To heal, couples must work together to understand what was happening in their marriage before the affair. "Chances are, they were no longer meeting each other's needs," he says.

When that happens, a marriage can be ripe for an affair.

"Some couples can't talk and are afraid of conflict, so one of them will act out their problems with the marriage by having an affair," he says. "It's a nonverbal attempt to get attention."

Other couples drift into an affair after the children leave home. "We call these `empty nest affairs,'" Tieman says. "A couple is married 20 years, they haven't shared much in the bedroom for a long time, and this is their version of a midlife crisis."

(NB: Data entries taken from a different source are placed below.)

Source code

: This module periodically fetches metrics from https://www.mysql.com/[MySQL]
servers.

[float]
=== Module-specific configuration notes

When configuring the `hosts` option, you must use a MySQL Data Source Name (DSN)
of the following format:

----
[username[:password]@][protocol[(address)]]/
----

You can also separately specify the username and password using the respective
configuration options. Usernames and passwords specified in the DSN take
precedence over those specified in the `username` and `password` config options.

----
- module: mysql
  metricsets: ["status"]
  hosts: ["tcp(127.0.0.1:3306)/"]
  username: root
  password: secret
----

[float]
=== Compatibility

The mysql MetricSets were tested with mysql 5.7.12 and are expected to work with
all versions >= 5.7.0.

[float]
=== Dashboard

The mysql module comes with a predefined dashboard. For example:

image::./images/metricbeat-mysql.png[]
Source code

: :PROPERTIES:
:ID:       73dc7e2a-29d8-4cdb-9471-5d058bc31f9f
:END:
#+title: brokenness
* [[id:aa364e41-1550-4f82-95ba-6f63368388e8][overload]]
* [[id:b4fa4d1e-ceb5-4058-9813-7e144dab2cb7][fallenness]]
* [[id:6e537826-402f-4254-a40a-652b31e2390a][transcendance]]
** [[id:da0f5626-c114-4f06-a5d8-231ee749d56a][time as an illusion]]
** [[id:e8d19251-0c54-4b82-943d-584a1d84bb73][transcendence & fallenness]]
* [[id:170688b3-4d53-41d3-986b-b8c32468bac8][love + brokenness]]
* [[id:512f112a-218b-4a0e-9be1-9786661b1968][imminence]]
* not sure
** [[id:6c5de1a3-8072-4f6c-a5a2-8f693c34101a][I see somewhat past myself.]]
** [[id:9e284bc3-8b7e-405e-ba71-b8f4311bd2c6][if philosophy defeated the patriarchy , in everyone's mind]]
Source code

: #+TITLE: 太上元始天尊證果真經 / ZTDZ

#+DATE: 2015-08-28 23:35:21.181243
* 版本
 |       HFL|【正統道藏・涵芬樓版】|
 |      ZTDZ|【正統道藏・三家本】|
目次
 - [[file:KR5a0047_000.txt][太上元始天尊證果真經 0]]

Still others have addictive personalities. They are connected to one affair after the other, rather than to a relationship. "It's a way of filling an emptiness, of filling some inner pain," Tieman says. "They use sex as a tranquilizer to numb feelings of abandonment. These people don't change easily, and this kind of affair is hardest to heal."

Couples often want to believe that an affair was the problem, rather than a signal that another problem exists in the marriage.

"The couple has to understand that this is a longterm process," says L.W. McCallum, professor of family life at Augustana College, Rock Island, Ill. "It won't take just weeks or months or even a year. Men, who are more often the transgressors, are often ready for this to be done and over with: `Let's get back to normal life, joking with each other and having sex again.' It takes longer for the woman. She has to know he has recommitted himself to her."

Healing is possible, and even probable, say experts like Tieman. For Peggy and Rick, repeated visits with a marriage and family therapist helped heal the hurt and begin the reconstruction of their marriage. In therapy, Rick felt safe enough to let Peggy confront him with her hurt feelings. As Peggy's anger eased, she could explore with Rick the places in their marriage where they could build closer connections.

"It's not perfect yet," Peggy says. "But we're better friends now that we're more honest. And we have a plan for making our marriage better."

McCallum suggests a somewhat unromantic way of looking at the long-term value of commitment: "Treat marriage like the stock market. It goes up and down. You don't bail when it takes a plunge. You know it will come back."

Tieman says, "We can get hung up on moral judgment until the cows come home. Let's not do that. We're human, we're not perfect. We make mistakes, but we are still lovable."